PCRM Develops Cruelty-Free Insulin Assay
In
January 2004, PCRM president Neal Barnard, M.D., launched an important
clinical trial to test the effect of a low-fat, vegan diet on patients
with type 2 diabetes. Unfortunately, the standard lab test for measuring
patient insulin typically uses antibodies grown in the painfully
swollen bodies of mice. Even the smaller number of labs that grow
these cells in test tubes use fetal calf serum, a gruesome byproduct
of the slaughterhouse industry, as a growth promoter.
So PCRM took on the challenge of developing the world’s first-ever
animal-free insulin assay.
Where There’s a Will, There’s a Way
First, PCRM located a lab in Emeryville, California—BiosPacific—that
would not only grow the antibodies in a test tube, but would do
so without bovine serum in the cell culture medium.

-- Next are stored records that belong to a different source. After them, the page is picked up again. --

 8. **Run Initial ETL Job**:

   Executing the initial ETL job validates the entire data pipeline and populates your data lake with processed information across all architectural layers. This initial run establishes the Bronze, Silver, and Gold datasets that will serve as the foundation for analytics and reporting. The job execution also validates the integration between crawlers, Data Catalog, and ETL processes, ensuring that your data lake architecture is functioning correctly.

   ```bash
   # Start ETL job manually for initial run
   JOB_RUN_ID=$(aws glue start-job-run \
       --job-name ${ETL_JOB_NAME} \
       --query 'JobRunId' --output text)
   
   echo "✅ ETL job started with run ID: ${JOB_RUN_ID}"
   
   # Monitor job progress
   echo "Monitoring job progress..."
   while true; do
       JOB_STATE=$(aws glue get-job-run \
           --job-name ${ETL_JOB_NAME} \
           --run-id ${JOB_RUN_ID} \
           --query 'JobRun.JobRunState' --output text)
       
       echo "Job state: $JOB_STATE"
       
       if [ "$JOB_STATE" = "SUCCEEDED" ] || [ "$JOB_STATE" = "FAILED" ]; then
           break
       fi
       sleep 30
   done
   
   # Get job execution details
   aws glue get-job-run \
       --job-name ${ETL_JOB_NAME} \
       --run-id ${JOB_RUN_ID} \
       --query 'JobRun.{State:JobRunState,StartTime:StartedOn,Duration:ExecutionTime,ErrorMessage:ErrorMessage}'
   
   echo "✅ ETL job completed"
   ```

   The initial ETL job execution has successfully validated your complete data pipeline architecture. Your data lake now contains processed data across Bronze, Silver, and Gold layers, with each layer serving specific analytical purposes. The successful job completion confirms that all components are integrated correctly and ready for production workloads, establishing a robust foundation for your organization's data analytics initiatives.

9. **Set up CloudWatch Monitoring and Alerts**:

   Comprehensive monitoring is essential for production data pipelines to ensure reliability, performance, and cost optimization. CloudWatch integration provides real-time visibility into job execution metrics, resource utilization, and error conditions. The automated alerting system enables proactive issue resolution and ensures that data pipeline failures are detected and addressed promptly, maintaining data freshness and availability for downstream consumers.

The results
were excellent; the cells grew perfectly using this method.
The next challenge was to incorporate these antibodies into a test
kit. To do that, PCRM worked with Linco Research, a leading supplier
of insulin kits in St. Charles, Missouri. The project took several
months and was not cheap, but the antibodies work exactly like those
used in traditional tests, if not slightly better. The new method
is now being used to analyze insulin levels in PCRM’s study
participants’ blood samples.
PCRM is now working on two scientific papers describing the project.
Once published, the papers will promote the use of PCRM’s
custom assay and encourage researchers to develop alternatives to
other tests that use animal-derived ingredients.